● WHAT TO WORK ON: Transcribe every one of the lines below character for character, without altering spacing, punctuation, or diacritics.

● DATASET ROWS:

════

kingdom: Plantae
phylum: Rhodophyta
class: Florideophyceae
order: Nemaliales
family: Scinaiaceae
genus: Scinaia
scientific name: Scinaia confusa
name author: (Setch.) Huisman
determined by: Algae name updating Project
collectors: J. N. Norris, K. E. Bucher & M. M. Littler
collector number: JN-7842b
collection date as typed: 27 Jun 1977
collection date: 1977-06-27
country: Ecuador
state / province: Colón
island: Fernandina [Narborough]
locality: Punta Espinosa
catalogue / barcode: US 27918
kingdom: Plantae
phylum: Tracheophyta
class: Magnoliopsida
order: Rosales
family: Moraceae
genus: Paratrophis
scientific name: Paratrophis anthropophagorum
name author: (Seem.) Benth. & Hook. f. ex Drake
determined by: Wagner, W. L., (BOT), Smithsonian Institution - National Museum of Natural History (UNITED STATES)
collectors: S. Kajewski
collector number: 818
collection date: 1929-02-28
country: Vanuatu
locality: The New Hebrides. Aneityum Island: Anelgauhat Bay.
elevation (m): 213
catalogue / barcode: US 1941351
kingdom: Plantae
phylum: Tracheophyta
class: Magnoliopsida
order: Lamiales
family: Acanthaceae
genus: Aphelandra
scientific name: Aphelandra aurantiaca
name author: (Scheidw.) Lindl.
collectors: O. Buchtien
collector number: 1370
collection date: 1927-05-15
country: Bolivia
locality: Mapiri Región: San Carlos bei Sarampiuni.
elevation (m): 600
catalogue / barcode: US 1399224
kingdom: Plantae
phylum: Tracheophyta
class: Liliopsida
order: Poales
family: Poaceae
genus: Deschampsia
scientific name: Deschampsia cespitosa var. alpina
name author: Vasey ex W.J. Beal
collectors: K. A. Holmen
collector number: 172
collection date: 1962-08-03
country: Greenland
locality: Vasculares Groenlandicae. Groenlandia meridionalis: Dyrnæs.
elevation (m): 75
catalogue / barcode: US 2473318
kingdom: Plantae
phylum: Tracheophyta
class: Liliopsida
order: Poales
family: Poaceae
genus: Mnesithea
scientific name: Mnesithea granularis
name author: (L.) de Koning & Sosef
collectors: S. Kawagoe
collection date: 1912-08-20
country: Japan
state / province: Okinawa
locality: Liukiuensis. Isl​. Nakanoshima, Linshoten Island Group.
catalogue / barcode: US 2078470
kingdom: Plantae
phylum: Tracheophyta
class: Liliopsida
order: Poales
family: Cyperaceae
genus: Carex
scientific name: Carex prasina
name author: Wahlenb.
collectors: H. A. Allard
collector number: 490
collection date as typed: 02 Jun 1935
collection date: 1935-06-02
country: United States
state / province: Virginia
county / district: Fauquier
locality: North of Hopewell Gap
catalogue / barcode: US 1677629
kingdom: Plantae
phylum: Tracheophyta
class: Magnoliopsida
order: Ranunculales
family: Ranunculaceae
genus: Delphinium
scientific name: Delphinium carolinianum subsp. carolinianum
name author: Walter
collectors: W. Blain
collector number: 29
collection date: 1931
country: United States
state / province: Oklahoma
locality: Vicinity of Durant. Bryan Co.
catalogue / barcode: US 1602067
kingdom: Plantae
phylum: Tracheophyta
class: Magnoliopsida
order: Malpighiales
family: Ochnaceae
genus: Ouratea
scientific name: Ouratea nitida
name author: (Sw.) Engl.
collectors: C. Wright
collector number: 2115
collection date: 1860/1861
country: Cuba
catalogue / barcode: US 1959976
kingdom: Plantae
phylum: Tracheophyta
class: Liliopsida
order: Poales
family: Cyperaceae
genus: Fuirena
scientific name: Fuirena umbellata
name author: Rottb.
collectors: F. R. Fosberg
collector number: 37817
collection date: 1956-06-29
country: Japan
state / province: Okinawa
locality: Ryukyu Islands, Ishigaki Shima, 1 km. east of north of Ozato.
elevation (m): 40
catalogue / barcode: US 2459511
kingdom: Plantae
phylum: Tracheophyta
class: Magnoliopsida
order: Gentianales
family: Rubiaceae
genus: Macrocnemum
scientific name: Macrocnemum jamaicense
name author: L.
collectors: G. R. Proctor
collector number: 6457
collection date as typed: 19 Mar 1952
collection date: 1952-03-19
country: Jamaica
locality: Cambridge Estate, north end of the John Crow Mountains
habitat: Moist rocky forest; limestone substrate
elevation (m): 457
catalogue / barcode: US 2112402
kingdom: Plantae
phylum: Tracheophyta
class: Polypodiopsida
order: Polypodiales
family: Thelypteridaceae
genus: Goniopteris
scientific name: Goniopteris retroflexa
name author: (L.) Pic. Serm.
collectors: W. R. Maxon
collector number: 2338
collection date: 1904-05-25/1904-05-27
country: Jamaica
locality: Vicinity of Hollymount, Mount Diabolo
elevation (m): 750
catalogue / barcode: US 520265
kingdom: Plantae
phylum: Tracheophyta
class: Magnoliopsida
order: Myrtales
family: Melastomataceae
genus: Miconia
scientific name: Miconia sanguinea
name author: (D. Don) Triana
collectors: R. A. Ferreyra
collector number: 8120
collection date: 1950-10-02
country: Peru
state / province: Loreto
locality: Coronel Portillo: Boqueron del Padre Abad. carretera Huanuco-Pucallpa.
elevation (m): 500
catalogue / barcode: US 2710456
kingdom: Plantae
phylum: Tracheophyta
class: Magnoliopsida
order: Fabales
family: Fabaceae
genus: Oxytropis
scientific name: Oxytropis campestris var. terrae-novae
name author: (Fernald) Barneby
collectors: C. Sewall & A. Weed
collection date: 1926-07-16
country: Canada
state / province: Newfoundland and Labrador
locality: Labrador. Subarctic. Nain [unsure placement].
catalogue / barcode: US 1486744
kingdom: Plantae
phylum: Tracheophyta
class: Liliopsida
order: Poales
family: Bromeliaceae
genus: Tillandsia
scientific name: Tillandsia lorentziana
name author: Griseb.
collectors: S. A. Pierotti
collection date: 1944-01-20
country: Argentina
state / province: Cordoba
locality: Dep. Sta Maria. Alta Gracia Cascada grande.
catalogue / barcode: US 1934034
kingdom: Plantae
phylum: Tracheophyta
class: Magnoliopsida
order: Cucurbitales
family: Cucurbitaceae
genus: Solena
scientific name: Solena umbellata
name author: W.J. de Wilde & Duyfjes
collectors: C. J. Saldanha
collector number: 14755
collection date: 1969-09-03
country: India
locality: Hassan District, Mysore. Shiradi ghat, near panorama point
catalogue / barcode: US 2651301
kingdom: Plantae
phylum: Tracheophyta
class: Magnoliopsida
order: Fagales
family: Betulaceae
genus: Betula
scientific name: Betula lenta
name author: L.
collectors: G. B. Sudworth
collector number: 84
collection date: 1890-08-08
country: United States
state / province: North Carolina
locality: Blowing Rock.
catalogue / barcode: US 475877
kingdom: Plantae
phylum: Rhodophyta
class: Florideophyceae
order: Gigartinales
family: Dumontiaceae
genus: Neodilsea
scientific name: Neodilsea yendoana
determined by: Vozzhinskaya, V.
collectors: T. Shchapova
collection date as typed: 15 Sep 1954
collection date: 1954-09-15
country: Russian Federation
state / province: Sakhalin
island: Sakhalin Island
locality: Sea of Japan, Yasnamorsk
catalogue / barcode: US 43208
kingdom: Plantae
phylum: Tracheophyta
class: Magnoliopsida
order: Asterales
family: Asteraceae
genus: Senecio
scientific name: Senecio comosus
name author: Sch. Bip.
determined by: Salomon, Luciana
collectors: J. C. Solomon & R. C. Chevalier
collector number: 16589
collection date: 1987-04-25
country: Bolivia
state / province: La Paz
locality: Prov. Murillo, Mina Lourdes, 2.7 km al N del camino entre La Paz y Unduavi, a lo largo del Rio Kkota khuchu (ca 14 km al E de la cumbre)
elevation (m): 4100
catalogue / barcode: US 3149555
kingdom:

════

● FULL ANSWER:
kingdom: Plantae
phylum: Rhodophyta
class: Florideophyceae
order: Nemaliales
family: Scinaiaceae
genus: Scinaia
scientific name: Scinaia confusa
name author: (Setch.) Huisman
determined by: Algae name updating Project
collectors: J. N. Norris, K. E. Bucher & M. M. Littler
collector number: JN-7842b
collection date as typed: 27 Jun 1977
collection date: 1977-06-27
country: Ecuador
state / province: Colón
island: Fernandina [Narborough]
locality: Punta Espinosa
catalogue / barcode: US 27918
kingdom: Plantae
phylum: Tracheophyta
class: Magnoliopsida
order: Rosales
family: Moraceae
genus: Paratrophis
scientific name: Paratrophis anthropophagorum
name author: (Seem.) Benth. & Hook. f. ex Drake
determined by: Wagner, W. L., (BOT), Smithsonian Institution - National Museum of Natural History (UNITED STATES)
collectors: S. Kajewski
collector number: 818
collection date: 1929-02-28
country: Vanuatu
locality: The New Hebrides. Aneityum Island: Anelgauhat Bay.
elevation (m): 213
catalogue / barcode: US 1941351
kingdom: Plantae
phylum: Tracheophyta
class: Magnoliopsida
order: Lamiales
family: Acanthaceae
genus: Aphelandra
scientific name: Aphelandra aurantiaca
name author: (Scheidw.) Lindl.
collectors: O. Buchtien
collector number: 1370
collection date: 1927-05-15
country: Bolivia
locality: Mapiri Región: San Carlos bei Sarampiuni.
elevation (m): 600
catalogue / barcode: US 1399224
kingdom: Plantae
phylum: Tracheophyta
class: Liliopsida
order: Poales
family: Poaceae
genus: Deschampsia
scientific name: Deschampsia cespitosa var. alpina
name author: Vasey ex W.J. Beal
collectors: K. A. Holmen
collector number: 172
collection date: 1962-08-03
country: Greenland
locality: Vasculares Groenlandicae. Groenlandia meridionalis: Dyrnæs.
elevation (m): 75
catalogue / barcode: US 2473318
kingdom: Plantae
phylum: Tracheophyta
class: Liliopsida
order: Poales
family: Poaceae
genus: Mnesithea
scientific name: Mnesithea granularis
name author: (L.) de Koning & Sosef
collectors: S. Kawagoe
collection date: 1912-08-20
country: Japan
state / province: Okinawa
locality: Liukiuensis. Isl​. Nakanoshima, Linshoten Island Group.
catalogue / barcode: US 2078470
kingdom: Plantae
phylum: Tracheophyta
class: Liliopsida
order: Poales
family: Cyperaceae
genus: Carex
scientific name: Carex prasina
name author: Wahlenb.
collectors: H. A. Allard
collector number: 490
collection date as typed: 02 Jun 1935
collection date: 1935-06-02
country: United States
state / province: Virginia
county / district: Fauquier
locality: North of Hopewell Gap
catalogue / barcode: US 1677629
kingdom: Plantae
phylum: Tracheophyta
class: Magnoliopsida
order: Ranunculales
family: Ranunculaceae
genus: Delphinium
scientific name: Delphinium carolinianum subsp. carolinianum
name author: Walter
collectors: W. Blain
collector number: 29
collection date: 1931
country: United States
state / province: Oklahoma
locality: Vicinity of Durant. Bryan Co.
catalogue / barcode: US 1602067
kingdom: Plantae
phylum: Tracheophyta
class: Magnoliopsida
order: Malpighiales
family: Ochnaceae
genus: Ouratea
scientific name: Ouratea nitida
name author: (Sw.) Engl.
collectors: C. Wright
collector number: 2115
collection date: 1860/1861
country: Cuba
catalogue / barcode: US 1959976
kingdom: Plantae
phylum: Tracheophyta
class: Liliopsida
order: Poales
family: Cyperaceae
genus: Fuirena
scientific name: Fuirena umbellata
name author: Rottb.
collectors: F. R. Fosberg
collector number: 37817
collection date: 1956-06-29
country: Japan
state / province: Okinawa
locality: Ryukyu Islands, Ishigaki Shima, 1 km. east of north of Ozato.
elevation (m): 40
catalogue / barcode: US 2459511
kingdom: Plantae
phylum: Tracheophyta
class: Magnoliopsida
order: Gentianales
family: Rubiaceae
genus: Macrocnemum
scientific name: Macrocnemum jamaicense
name author: L.
collectors: G. R. Proctor
collector number: 6457
collection date as typed: 19 Mar 1952
collection date: 1952-03-19
country: Jamaica
locality: Cambridge Estate, north end of the John Crow Mountains
habitat: Moist rocky forest; limestone substrate
elevation (m): 457
catalogue / barcode: US 2112402
kingdom: Plantae
phylum: Tracheophyta
class: Polypodiopsida
order: Polypodiales
family: Thelypteridaceae
genus: Goniopteris
scientific name: Goniopteris retroflexa
name author: (L.) Pic. Serm.
collectors: W. R. Maxon
collector number: 2338
collection date: 1904-05-25/1904-05-27
country: Jamaica
locality: Vicinity of Hollymount, Mount Diabolo
elevation (m): 750
catalogue / barcode: US 520265
kingdom: Plantae
phylum: Tracheophyta
class: Magnoliopsida
order: Myrtales
family: Melastomataceae
genus: Miconia
scientific name: Miconia sanguinea
name author: (D. Don) Triana
collectors: R. A. Ferreyra
collector number: 8120
collection date: 1950-10-02
country: Peru
state / province: Loreto
locality: Coronel Portillo: Boqueron del Padre Abad. carretera Huanuco-Pucallpa.
elevation (m): 500
catalogue / barcode: US 2710456
kingdom: Plantae
phylum: Tracheophyta
class: Magnoliopsida
order: Fabales
family: Fabaceae
genus: Oxytropis
scientific name: Oxytropis campestris var. terrae-novae
name author: (Fernald) Barneby
collectors: C. Sewall & A. Weed
collection date: 1926-07-16
country: Canada
state / province: Newfoundland and Labrador
locality: Labrador. Subarctic. Nain [unsure placement].
catalogue / barcode: US 1486744
kingdom: Plantae
phylum: Tracheophyta
class: Liliopsida
order: Poales
family: Bromeliaceae
genus: Tillandsia
scientific name: Tillandsia lorentziana
name author: Griseb.
collectors: S. A. Pierotti
collection date: 1944-01-20
country: Argentina
state / province: Cordoba
locality: Dep. Sta Maria. Alta Gracia Cascada grande.
catalogue / barcode: US 1934034
kingdom: Plantae
phylum: Tracheophyta
class: Magnoliopsida
order: Cucurbitales
family: Cucurbitaceae
genus: Solena
scientific name: Solena umbellata
name author: W.J. de Wilde & Duyfjes
collectors: C. J. Saldanha
collector number: 14755
collection date: 1969-09-03
country: India
locality: Hassan District, Mysore. Shiradi ghat, near panorama point
catalogue / barcode: US 2651301
kingdom: Plantae
phylum: Tracheophyta
class: Magnoliopsida
order: Fagales
family: Betulaceae
genus: Betula
scientific name: Betula lenta
name author: L.
collectors: G. B. Sudworth
collector number: 84
collection date: 1890-08-08
country: United States
state / province: North Carolina
locality: Blowing Rock.
catalogue / barcode: US 475877
kingdom: Plantae
phylum: Rhodophyta
class: Florideophyceae
order: Gigartinales
family: Dumontiaceae
genus: Neodilsea
scientific name: Neodilsea yendoana
determined by: Vozzhinskaya, V.
collectors: T. Shchapova
collection date as typed: 15 Sep 1954
collection date: 1954-09-15
country: Russian Federation
state / province: Sakhalin
island: Sakhalin Island
locality: Sea of Japan, Yasnamorsk
catalogue / barcode: US 43208
kingdom: Plantae
phylum: Tracheophyta
class: Magnoliopsida
order: Asterales
family: Asteraceae
genus: Senecio
scientific name: Senecio comosus
name author: Sch. Bip.
determined by: Salomon, Luciana
collectors: J. C. Solomon & R. C. Chevalier
collector number: 16589
collection date: 1987-04-25
country: Bolivia
state / province: La Paz
locality: Prov. Murillo, Mina Lourdes, 2.7 km al N del camino entre La Paz y Unduavi, a lo largo del Rio Kkota khuchu (ca 14 km al E de la cumbre)
elevation (m): 4100
catalogue / barcode: US 3149555
kingdom:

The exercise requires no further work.